What can I do to make my nails healthier to help avoid broken nails?

Think of a brittle nail that tends to break as something akin to overly processed hair that frizzes and has split ends. There are a few simple tips that can really help with your nail health.

First, try to keep your nails short—the smaller surface area will make nails less prone to breaking. If you’re doing anything that gets your hands wets—from dishes to gardening and everything in between—wear gloves. When choosing a nail file, go with glass. And if you’re picking a polish remover, choose one that is acetone-free if possible. Finally, take a nail polish holiday and consider putting color or clear polish on your nails every other week—with a nail treatment in between.

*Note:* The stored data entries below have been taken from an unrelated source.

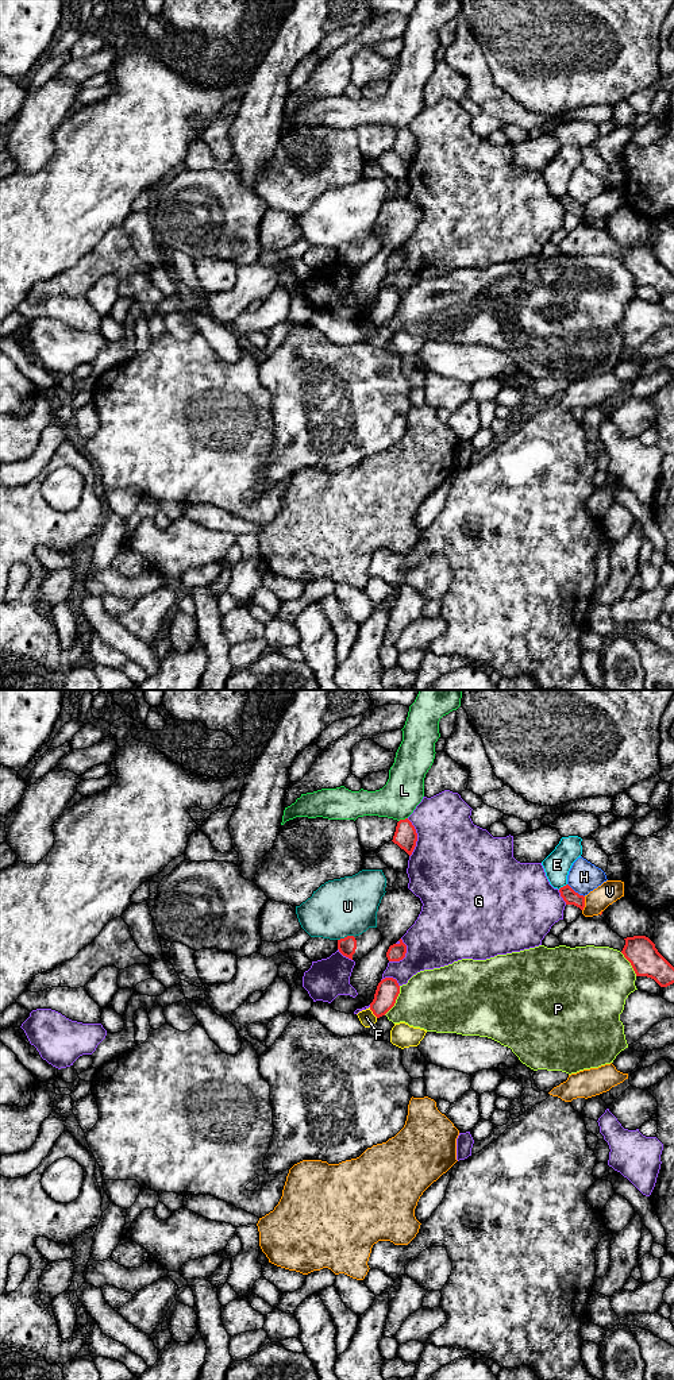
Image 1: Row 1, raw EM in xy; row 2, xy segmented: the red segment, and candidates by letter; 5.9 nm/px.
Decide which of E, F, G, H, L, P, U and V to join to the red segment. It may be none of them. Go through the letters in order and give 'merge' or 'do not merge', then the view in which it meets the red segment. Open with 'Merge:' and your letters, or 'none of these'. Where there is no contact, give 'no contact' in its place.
Merge: none of these
E: do not merge | xy
F: do not merge | xy
G: do not merge | xy
H: do not merge | xy
L: do not merge | xy
P: do not merge | xy
U: do not merge | xy
V: do not merge | xy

We condition and protect our hair to avoid these issues and we can try some similar tactics with nails. To help avoid future broken nails, choosing products with the right ingredients is key. The Dr. Dana Nail Renewal System is a 3-step nail system that treats brittle nails with formulas backed by science. Nails look glossy and shiny in just 10 minutes. But there is no polish involved and the whole process is mess-free. You can use this manicure-in-a-box to treat or prevent brittle, weak nails or to simply create a chic, long-lasting lustrous shine without the use of polish or harmful chemicals.

 

What should I do when I inevitably break a nail?

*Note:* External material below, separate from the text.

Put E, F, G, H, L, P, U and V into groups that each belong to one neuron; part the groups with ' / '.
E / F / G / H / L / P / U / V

  • First, you should clip the broken nail as close to the fingertip as you can. Next, using a glass/crystal file, gently file any snags, but be sure to avoid the split itself. We recommend our Dr. Dana Precision Glass Nail File.
  • Try a do-it-yourself at-home silk wrap
    • Empty out a tea bag or grab a paper coffee filter.
    • Cut the teabag/coffee filter to the size of a small patch that can cover the break in the nail.
    • Paint the broken nail with a generous coat of base coat or nail glue.
    • While the base coat/glue is tacky, gently place the trimmed tea bag/coffee filter over the broken part of the nail. (It may be helpful to use a tweezer to hold and apply the tea bag segment).
    • Allow it to dry and then cover the nail with one or two more coats of base coat/nail glue.
    • After the base coat/nail glue has dried, you can polish with the color of your choice to camouflage the tea bag.
    • Note: Be aware that most nail glue contains acrylates, which are chemicals that can cause irritant and allergic dermatitis. Irritant dermatitis can occur after a single application, whereas the allergic version usually occurs after multiple exposures.